Beat that!: Dealtoday.pk, making offers you can’t refuse

Website is fast gaining popularity with its unbeatable discounts on popular consumer products.

Given the number of people actively following the website now, securing a hot deal is almost like winning the lottery. PHOTO: facebook.com/DealToday.pk

KARACHI:


Want a bucket of chocolates for cheap, an economical dinner for two in a fancy restaurant, or an expensive personal care product for less? Your best first stop might just be dealtoday.pk, a Karachi-based company that is making waves. If you get there in time, that is.


Established in April 2012 to cater to the increasing number of cost-conscious online consumers, dealtoday’s total traffic has increased from a mere 5,000 inquisitive web surfers in the first month, to a whopping 120,000 active followers by the end of January 2013. Within that period, the website has expanded its services to cover Lahore, in addition to its home base in Karachi.

Wondering why? It offers simply the best deals in town.

Humble beginnings

Attempting to test the local market for such a web-based service, the company that manages dealtoday put 100 vouchers of french-fries on sale on the website in April last year. The vouchers could be redeemed at any outlet of the One Potato Two Potato (optp) fast food chain. Within two hours, the deal was sold out: it had offered the delectable fries for Rs5 only – a 95% discount on the regular Rs100 price.



Being the first ever offering by the website, the optp deal had to be attractive. However, the company has been consistent. It regularly offers big – if not the biggest – discounts on its deals. Regular daily deals usually give 50% discounts on normal prices, while discounts on special deals can go as high as 90%.

Take for example their recent Valentine’s Day deals. Dealtoday sold 10 cakes from Pie in the Sky for Rs200. The normal price of one cake was Rs890. It sold five deals worth Rs4,500 for hair cuts from the upscale Oxygen Spa for Rs500; six deals worth Rs2,800 for haircuts from the Callista Ladies Saloon for Rs200; 15 deals worth Rs999 each for half a pizza from the 14th Street Pizza Co. for Rs400; and 15 deals for three portrait pictures worth Rs900 from Video Media Production for Rs200.
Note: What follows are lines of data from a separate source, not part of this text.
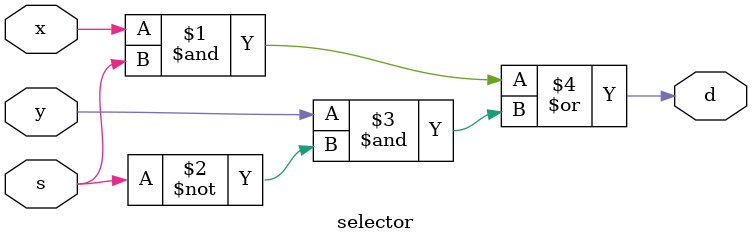
<source format=v>
module selector (x, y, s, d);
    input x, y, s;
    output d;

    assign d = (x & s) | (y & ~s);
endmodule

</source>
Such unbeatable discounts – that, too, from A-category vendors, mostly from upscale neighbourhoods – have gained the company a loyal following in a very short span of time.

Its subscribers’ insatiable appetite for discounted offers can be judged from the fact that the website hosted 9,000 visitors on each of the first two days of February alone – when the Valentine’s Day deals were first offered – against the average of 4,500 visitors it hosted daily in January.


Some of the deals were sold even before consumers could refresh their internet browsing programs, The Express Tribune found out through a frequent user of the website.

Given the number of people actively following the website now, securing a hot deal is almost like winning the lottery.

Capitalising on an idea

However, dealtoday is not a unique business idea. It seems to be inspired from Groupon – the Chicago-based American company that sells daily deals on fitness, travel, restaurants, shopping and beauty. Dealtoday CEO Shahrukh Chaudhary admits to this.

“Lots of start-ups have launched; not everyone understands the dynamics of the market though,” Chaudhary tells The Express Tribune.

Ten months from its launch, dealtoday now has 35 employees and over 200 partner vendors. It dispatches 200 vouchers every day. “If we had an online payment solution in Pakistan, our operational costs would go down by more than 50%, as we currently physically deliver coupons to customers,” Chaudhry says.

“Pakistan is a growing market. Our customers are primarily from the upper and upper-middle class areas, but we do get orders from all over Karachi. Food and beauty are the categories that sell the most.”

Chaudhary refuses to share his revenues and operating margins with us. However, he does offer a hint: he says any retail business that operates below a 30% margin cannot survive for long.

It’s all about the customer

It is not only the great deals offered by the website that have garnered it such a devoted following: dealtoday has let go of some of its business partners just to keep its customers happy. The company refunded 137 vouchers after it received three complaints regarding one of its deals, Chaudhary tells The Express Tribune. It even stopped doing business with that partner.

Chaudhry believes that innovation is the key in this business. “If you want to be successful in online business, you want to ask yourself just one question: can you do it better than the rest?”

Published in The Express Tribune, February 16th, 2013.